# Consignes:
[A] D'après l'ordonnance sur l'aide à Austrian Airlines, à quelle date la Commission a-t-elle adopté la décision C (2009) 6686 final ?
[B] Reproduisez le passage de l'ordonnance sur l'aide à Austrian Airlines situé entre « Commission européenne, représentée » et « (ex N 663/2008)]. », ces deux segments inclus.
[C] Prolongez l'ordonnance sur l'aide à Austrian Airlines au-delà de sa dernière phrase.

# Texte à lire:
━━━━━━━━━━

Language of document : ECLI:EU:T:2010:492

DOCUMENT DE TRAVAIL

ORDONNANCE DU PRÉSIDENT

DE LA SEPTIÈME CHAMBRE DU TRIBUNAL

29 novembre 2010 (*)

« Aide à la restructuration accordée par l’Autriche en faveur du groupe Austrian Airlines – Privatisation du groupe Austrian Airlines – Intervention – Intérêt à la solution du litige »

Dans l’affaire T‑511/09,

Niki Luftfahrt GmbH, établie à Vienne (Autriche), représentée par Me H. Asenbauer, avocat,

partie requérante,

contre

Commission européenne, représentée par MM. K. Gross et B. Martenczuk, en qualité d’agents, assistés de Me G. Quardt, avocat,

partie défenderesse,

soutenue par

République d’Autriche, représentée initialement par Mme C. Pesendorfer, puis par M. G. Hesse, Mme Pesendorfer, MM. E. Riedl et M. Fruhmann, en qualité d’agents,

partie intervenante,

ayant pour objet l’annulation de la décision de la Commission C (2009) 6686 final, du 28 août 2009, déclarant compatible avec le marché commun, sous réserve du respect de certaines conditions, l’aide à la restructuration accordée par l’Autriche en faveur du groupe Austrian Airlines dans le cadre de sa privatisation [aide C 6/2009 (ex N 663/2008)].

━━━━━━━━━━

# Données enregistrées:

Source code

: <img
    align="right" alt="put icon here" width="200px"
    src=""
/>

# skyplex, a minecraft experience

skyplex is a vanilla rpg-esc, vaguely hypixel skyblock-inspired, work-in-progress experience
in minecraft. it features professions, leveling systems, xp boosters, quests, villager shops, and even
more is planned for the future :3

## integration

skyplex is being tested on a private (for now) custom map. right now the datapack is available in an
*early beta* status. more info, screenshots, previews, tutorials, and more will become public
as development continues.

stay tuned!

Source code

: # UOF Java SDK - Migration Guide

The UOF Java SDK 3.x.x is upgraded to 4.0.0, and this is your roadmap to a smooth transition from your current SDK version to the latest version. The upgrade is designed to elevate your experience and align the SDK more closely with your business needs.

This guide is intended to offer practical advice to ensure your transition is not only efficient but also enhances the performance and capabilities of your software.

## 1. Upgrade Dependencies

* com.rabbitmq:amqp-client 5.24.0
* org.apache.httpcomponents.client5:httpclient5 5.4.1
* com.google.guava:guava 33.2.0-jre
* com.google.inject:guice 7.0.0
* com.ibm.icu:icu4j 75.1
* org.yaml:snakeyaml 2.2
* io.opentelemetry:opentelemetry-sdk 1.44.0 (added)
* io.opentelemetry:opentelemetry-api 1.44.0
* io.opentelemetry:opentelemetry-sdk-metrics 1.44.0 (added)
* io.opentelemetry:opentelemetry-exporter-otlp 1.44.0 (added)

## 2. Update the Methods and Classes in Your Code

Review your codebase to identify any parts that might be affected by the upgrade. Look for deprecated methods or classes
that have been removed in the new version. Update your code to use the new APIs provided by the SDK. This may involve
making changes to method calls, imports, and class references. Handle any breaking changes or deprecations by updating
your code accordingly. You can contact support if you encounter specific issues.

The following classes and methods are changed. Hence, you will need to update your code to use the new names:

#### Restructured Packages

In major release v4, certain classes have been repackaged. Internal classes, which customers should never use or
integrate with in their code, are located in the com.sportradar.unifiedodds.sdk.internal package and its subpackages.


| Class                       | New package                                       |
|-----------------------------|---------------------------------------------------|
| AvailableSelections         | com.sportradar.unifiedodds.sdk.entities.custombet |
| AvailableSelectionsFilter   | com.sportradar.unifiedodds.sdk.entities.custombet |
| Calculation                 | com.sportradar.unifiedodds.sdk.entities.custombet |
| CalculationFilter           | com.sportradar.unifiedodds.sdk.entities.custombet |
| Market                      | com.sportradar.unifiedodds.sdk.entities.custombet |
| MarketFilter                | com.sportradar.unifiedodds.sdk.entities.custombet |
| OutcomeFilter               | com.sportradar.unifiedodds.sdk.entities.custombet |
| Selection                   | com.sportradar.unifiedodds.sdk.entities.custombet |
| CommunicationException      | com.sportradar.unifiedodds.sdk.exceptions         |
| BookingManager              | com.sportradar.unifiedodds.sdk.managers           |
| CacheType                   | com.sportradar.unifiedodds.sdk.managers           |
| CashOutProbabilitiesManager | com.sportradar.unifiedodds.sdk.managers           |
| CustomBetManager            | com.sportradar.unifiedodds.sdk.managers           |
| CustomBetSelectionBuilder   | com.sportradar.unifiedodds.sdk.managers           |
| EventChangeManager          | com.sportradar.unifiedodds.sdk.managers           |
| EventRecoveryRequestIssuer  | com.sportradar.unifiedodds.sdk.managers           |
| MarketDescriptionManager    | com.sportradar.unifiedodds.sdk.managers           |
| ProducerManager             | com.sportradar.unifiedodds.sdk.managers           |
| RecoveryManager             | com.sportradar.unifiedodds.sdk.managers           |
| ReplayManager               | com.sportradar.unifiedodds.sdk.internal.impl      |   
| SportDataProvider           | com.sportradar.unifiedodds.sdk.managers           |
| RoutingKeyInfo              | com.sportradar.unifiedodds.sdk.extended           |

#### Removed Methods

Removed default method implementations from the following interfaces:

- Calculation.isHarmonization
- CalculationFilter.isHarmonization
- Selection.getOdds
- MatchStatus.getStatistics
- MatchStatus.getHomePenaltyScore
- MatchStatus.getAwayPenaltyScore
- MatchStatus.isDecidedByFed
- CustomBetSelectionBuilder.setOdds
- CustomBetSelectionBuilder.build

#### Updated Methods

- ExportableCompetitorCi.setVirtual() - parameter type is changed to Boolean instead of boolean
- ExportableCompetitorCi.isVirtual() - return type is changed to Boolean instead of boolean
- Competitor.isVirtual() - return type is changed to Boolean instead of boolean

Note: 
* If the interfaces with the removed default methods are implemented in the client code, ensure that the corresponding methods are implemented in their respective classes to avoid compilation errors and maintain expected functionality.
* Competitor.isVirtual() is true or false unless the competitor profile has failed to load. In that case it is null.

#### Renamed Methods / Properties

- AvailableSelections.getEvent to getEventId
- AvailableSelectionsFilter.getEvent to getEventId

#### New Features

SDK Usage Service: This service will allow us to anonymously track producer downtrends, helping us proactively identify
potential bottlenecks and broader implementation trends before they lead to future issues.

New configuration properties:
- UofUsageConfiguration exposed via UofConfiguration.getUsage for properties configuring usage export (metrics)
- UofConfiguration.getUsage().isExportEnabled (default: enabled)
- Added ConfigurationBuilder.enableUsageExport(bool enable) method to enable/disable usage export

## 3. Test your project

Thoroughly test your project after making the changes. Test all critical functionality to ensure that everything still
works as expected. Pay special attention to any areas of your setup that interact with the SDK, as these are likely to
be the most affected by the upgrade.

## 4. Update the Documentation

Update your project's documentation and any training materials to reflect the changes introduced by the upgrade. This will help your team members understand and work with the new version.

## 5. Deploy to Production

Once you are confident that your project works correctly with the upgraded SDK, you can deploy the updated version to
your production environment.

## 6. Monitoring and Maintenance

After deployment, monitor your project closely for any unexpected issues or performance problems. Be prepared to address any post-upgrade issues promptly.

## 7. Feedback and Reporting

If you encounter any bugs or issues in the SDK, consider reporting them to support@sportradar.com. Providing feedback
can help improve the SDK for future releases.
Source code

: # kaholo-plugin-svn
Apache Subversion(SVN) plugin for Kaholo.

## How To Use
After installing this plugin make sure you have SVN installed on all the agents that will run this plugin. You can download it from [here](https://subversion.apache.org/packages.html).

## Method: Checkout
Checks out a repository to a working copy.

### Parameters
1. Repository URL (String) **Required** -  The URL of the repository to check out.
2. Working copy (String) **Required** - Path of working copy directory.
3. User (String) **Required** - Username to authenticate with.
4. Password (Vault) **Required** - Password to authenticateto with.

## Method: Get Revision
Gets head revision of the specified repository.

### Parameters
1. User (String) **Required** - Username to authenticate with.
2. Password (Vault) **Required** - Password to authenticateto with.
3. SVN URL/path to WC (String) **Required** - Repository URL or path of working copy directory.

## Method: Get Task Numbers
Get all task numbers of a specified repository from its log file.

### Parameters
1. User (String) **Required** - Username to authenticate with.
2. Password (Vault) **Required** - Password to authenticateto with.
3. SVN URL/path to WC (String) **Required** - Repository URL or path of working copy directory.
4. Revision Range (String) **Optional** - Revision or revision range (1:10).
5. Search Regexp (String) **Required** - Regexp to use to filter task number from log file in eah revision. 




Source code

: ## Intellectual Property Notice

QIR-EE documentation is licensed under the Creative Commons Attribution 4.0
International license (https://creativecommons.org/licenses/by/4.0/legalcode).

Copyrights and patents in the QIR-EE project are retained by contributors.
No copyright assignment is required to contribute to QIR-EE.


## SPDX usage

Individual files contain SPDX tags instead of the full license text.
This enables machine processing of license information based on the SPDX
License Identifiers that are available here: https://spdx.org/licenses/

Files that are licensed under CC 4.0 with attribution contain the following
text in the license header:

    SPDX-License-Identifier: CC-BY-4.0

━━━━━━━━━━

# Corrigé des exercices:
[A] Le 28 août 2009.

[B]
Commission européenne, représentée par MM. K. Gross et B. Martenczuk, en qualité d’agents, assistés de Me G. Quardt, avocat,

partie défenderesse,

soutenue par

République d’Autriche, représentée initialement par Mme C. Pesendorfer, puis par M. G. Hesse, Mme Pesendorfer, MM. E. Riedl et M. Fruhmann, en qualité d’agents,

partie intervenante,

ayant pour objet l’annulation de la décision de la Commission C (2009) 6686 final, du 28 août 2009, déclarant compatible avec le marché commun, sous réserve du respect de certaines conditions, l’aide à la restructuration accordée par l’Autriche en faveur du groupe Austrian Airlines dans le cadre de sa privatisation [aide C 6/2009 (ex N 663/2008)].

[C]
LE PRÉSIDENT DE LA SEPTIÈME CHAMBRE DU TRIBUNAL

greffier : M. E. Coulon,

rend la présente

Ordonnance

 Faits et procédure

1        Austrian Airlines AG est une compagnie aérienne établie à Vienne (Autriche), dont 41,56 % des parts étaient détenues par l’État autrichien par l’intermédiaire du holding publique Österreichische Industrieholding AG (ci-après « ÖIAG »). ÖIAG était ainsi le principal actionnaire dans Austrian Airlines.

2        Le 13 août 2008, ÖIAG a publié dans la presse autrichienne et internationale des avis invitant les investisseurs potentiels à manifester leur intérêt pour l’acquisition de ses parts dans Austrian Airlines.

3        À l’issue de la procédure de privatisation, le 21 octobre 2008, seule la société Deutsche Lufthansa AG (ci-après « Lufthansa ») a présenté une offre de rachat des parts concernées.

4        La transaction conclue entre ÖIAG et Lufthansa prévoit ce qui suit :

–        Lufthansa verse à ÖIAG un prix d’achat de 366 287,75 euros,

–        ÖIAG reçoit un bon de récupération susceptible en cas de retour à meilleure fortune, de donner lieu à un paiement supplémentaire pouvant atteindre 162 000 000 euros,

–        ÖIAG, par une structure de titrisation, verse une subvention de 500 000 000 euros que Lufthansa utilisera pour augmenter le capital d’Austrian Airlines.

5        Par courrier électronique du 21 décembre 2008, la République d’Autriche a notifié cette mesure à la Commission.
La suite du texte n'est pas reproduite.